Food Connects is excited to welcome Deborah Sadler to their team as their new Food Hub Operations Coordinator. Deborah is the first in a series of new hires to support Food Connects’ continued operational growth. Deborah splits her time coordinating Food Hub pickups and deliveries and driving delivery routes.
Deborah joined the Food Connects team in August after managing a goat dairy and creamery. In graduate school, she researched the effects of government policies on farmers’ ability to adapt to drought. Her passion for building local food systems and supporting farmworkers is a huge asset to the growing Food Hub team. “I know how difficult it can be as a small producer to reach customers,” says Deborah. “Food Hubs offer an important connection for producers to access larger markets. I'm excited to be a part of strengthening our local food system!”
Supporting local farmers and food producers to grow and expand their networks is core to what Food Connects does. Deborah’s passion and experience on farms is key to the growth of the Food Hub and fortifying connected communities. “As a farmer, I understand many of the difficulties faced by local producers, and look forward to supporting them! The Food Connects Food Hub is in a period of growth and is well-positioned to take on a leadership role in building a network of local food hubs throughout New England. As the new Food Hub Operations Coordinator, I hope to help alleviate some of those growing pains with new, efficient systems that allow us to do our work more effectively.”
"We're so lucky—and excited—to have Deborah join our team!” says McKenna Hayes, Food Connects Food Hub Operations Manager. “She brings such positive energy and a fresh perspective to our current operations; just a few months into her time with us and she's already making significant improvements and helping to tighten up our operational systems. I'm very excited to see where she takes this role as our organization continues to grow."
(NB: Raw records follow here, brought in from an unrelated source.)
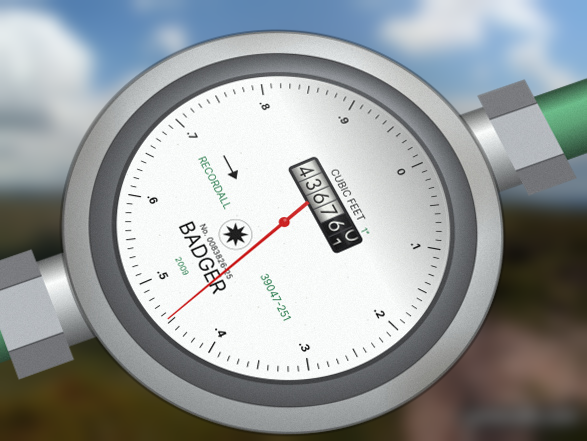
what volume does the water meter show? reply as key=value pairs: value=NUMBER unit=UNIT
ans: value=436760.45 unit=ft³
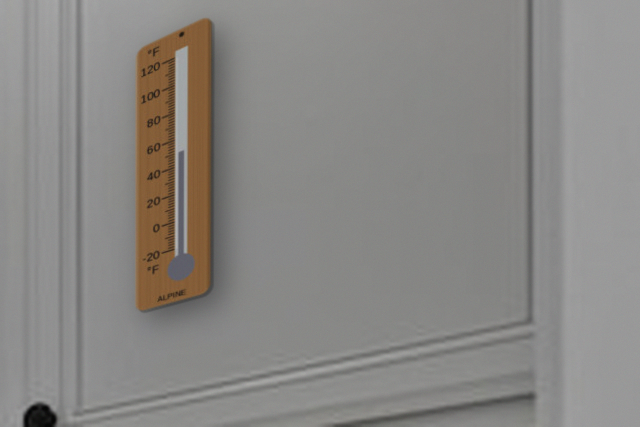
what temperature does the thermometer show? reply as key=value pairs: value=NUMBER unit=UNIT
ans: value=50 unit=°F
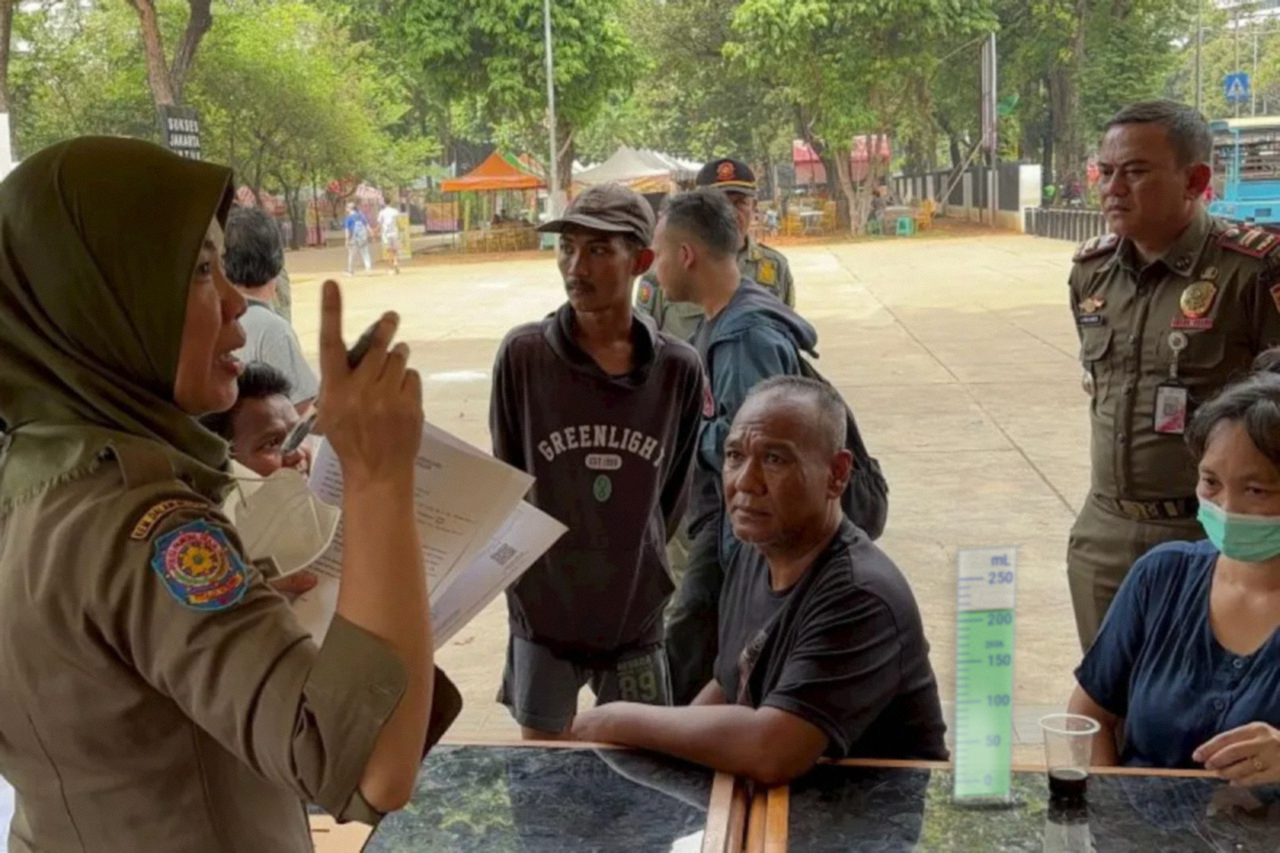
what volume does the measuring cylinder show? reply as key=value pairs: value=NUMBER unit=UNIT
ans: value=210 unit=mL
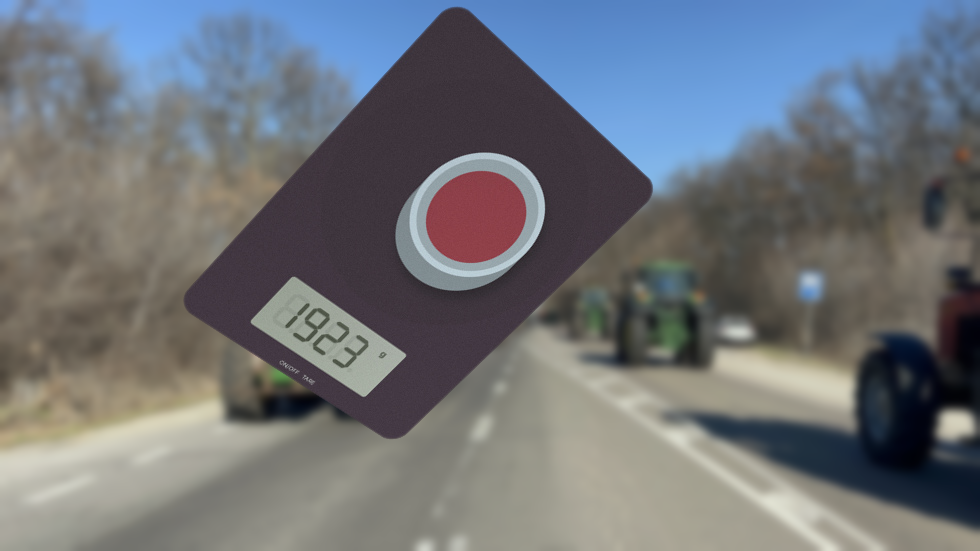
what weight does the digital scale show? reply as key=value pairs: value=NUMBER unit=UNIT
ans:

“Local food systems are the ultimate way to build community, especially in an increasingly disconnected world,” says Deborah while sharing why the local food movement is so important to her. “With non-local foods; mistreatment of the land, ecosystem, and farmworkers is often out of sight, out of mind. Local farmers and producers are personally invested in the effects their businesses have on their neighbors. Local farmers who live in the communities they feed want to preserve and improve their soil and water resources. Local producers can see and address inequities in the food system that is overlooked by national brands and chains. When individuals, restaurants, and institutions buy local food, they are voting with their dollar to keep their money locally and to support their neighbors. And of course, fresh local food just plain tastes better!”
Food Connects is an entrepreneurial non-profit that delivers locally produced food as well as educational and consulting services aimed at transforming local food systems. The Food Hub aggregates and delivers from over 100 local farms and food producers to over 145 buyers in southeast Vermont, southwest New Hampshire, and western Massachusetts. Their educational services focus Farm to School programming. Acknowledged as a statewide leader, the program supports over 30 schools to increase local food purchasing, school meal participation, and food, farm, and nutrition education. Together these core programs contribute to a vibrant local economy by increasing local food purchases by schools and improving students’ nutrition and academic performance. Additionally, Food Connects is frequently hired to provide leadership and consulting services for efforts aimed at transforming local food systems in the New England region.